(Page-level text extractions)
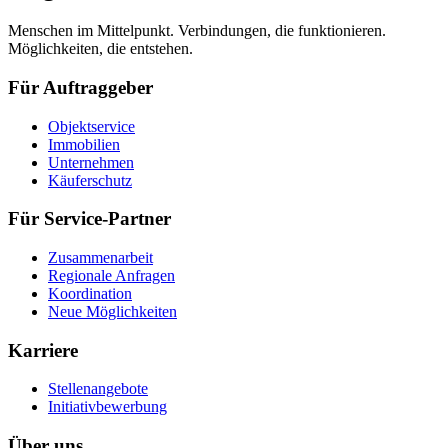
Menschen im Mittelpunkt. Verbindungen, die funktionieren.
Möglichkeiten, die entstehen.
Für Auftraggeber
Objektservice
Immobilien
Unternehmen
Käuferschutz
Für Service-Partner
Zusammenarbeit
Regionale Anfragen
Koordination
Neue Möglichkeiten
Karriere
Stellenangebote
Initiativbewerbung
Über uns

Exercise instructions ▸ Reproduce the text lines of every record above without any change, omitting the pictures.

Task output ▸
Menschen im Mittelpunkt. Verbindungen, die funktionieren.
Möglichkeiten, die entstehen.
Für Auftraggeber
Objektservice
Immobilien
Unternehmen
Käuferschutz
Für Service-Partner
Zusammenarbeit
Regionale Anfragen
Koordination
Neue Möglichkeiten
Karriere
Stellenangebote
Initiativbewerbung
Über uns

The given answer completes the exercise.